**TASK STATEMENT:** Rewrite only the lines from the one containing "staden ämnar studien" through the one containing "utifrån de förutsättni", putting "undersökningen" wherever "studien" appears and changing nothing else.

Start of EXERCISE DATA

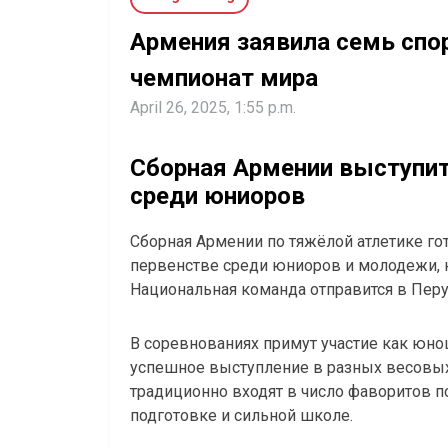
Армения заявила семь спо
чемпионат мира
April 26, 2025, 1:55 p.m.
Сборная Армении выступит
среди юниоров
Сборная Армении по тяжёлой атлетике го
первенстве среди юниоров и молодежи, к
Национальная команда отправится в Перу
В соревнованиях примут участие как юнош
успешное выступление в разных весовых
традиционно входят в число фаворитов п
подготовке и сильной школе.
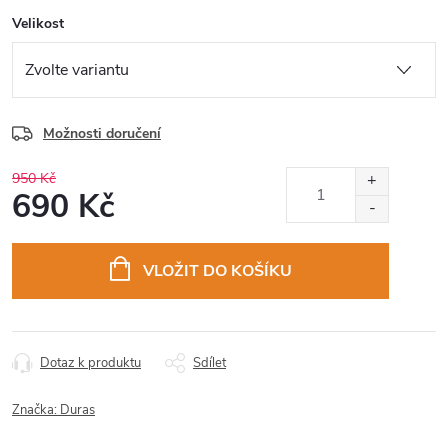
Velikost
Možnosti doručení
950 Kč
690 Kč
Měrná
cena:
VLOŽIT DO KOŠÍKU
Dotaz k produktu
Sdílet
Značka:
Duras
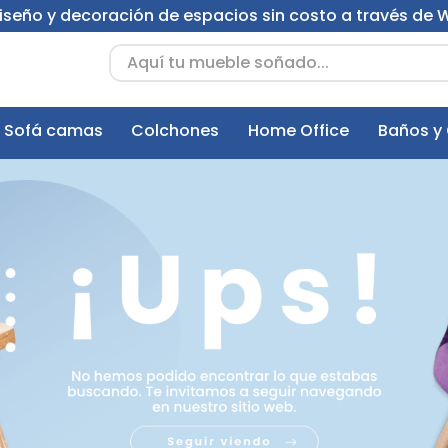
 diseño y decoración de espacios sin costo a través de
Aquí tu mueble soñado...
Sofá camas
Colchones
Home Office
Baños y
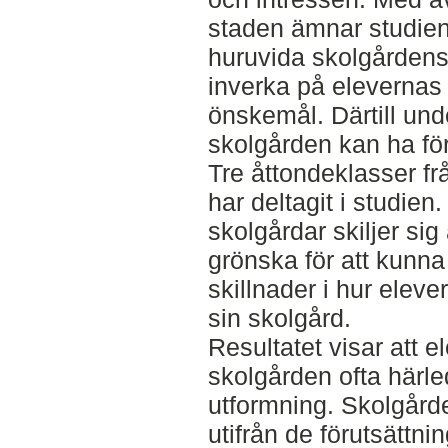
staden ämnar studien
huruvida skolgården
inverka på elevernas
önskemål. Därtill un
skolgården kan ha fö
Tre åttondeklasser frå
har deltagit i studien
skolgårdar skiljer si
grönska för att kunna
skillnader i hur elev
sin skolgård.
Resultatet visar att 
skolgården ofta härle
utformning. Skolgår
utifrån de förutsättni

End of EXERCISE DATA
Start of EXERCISE DATA

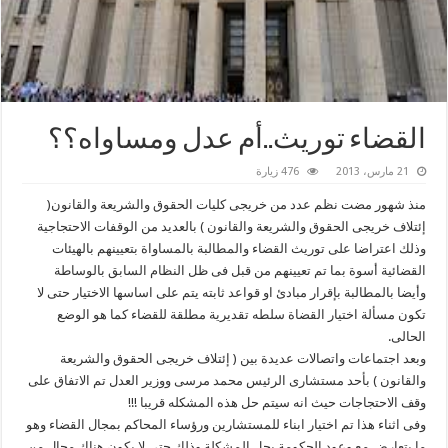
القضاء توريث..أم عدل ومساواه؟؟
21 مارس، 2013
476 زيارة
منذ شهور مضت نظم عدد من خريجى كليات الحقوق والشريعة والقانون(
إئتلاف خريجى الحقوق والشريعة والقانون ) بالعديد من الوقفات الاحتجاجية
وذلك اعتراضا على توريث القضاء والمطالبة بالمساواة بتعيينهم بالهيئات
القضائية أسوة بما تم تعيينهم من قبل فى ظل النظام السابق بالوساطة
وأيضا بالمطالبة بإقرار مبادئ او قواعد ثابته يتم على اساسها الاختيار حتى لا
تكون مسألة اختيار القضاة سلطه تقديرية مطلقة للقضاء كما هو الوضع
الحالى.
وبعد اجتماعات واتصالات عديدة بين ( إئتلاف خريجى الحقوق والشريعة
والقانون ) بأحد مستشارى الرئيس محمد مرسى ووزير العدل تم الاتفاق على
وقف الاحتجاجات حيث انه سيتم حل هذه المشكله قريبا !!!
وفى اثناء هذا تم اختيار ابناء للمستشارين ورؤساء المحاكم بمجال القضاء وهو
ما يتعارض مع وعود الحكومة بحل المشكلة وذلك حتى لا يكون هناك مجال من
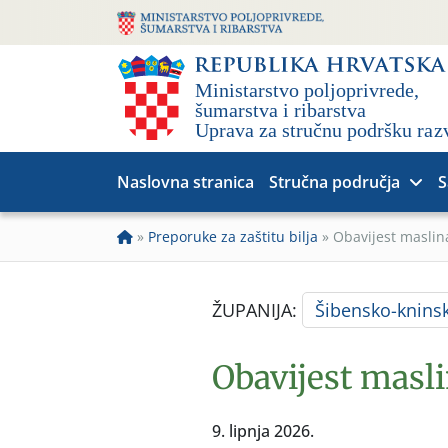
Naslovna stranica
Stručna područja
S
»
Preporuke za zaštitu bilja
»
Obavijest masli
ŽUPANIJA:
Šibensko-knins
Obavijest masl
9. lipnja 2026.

End of EXERCISE DATA

**EXERCISE ANSWER:**
staden ämnar undersökningen
huruvida skolgården
inverka på elevernas
önskemål. Därtill un
skolgården kan ha fö
Tre åttondeklasser frå
har deltagit i undersökningen
skolgårdar skiljer si
grönska för att kunna
skillnader i hur elev
sin skolgård.
Resultatet visar att 
skolgården ofta härle
utformning. Skolgår
utifrån de förutsättni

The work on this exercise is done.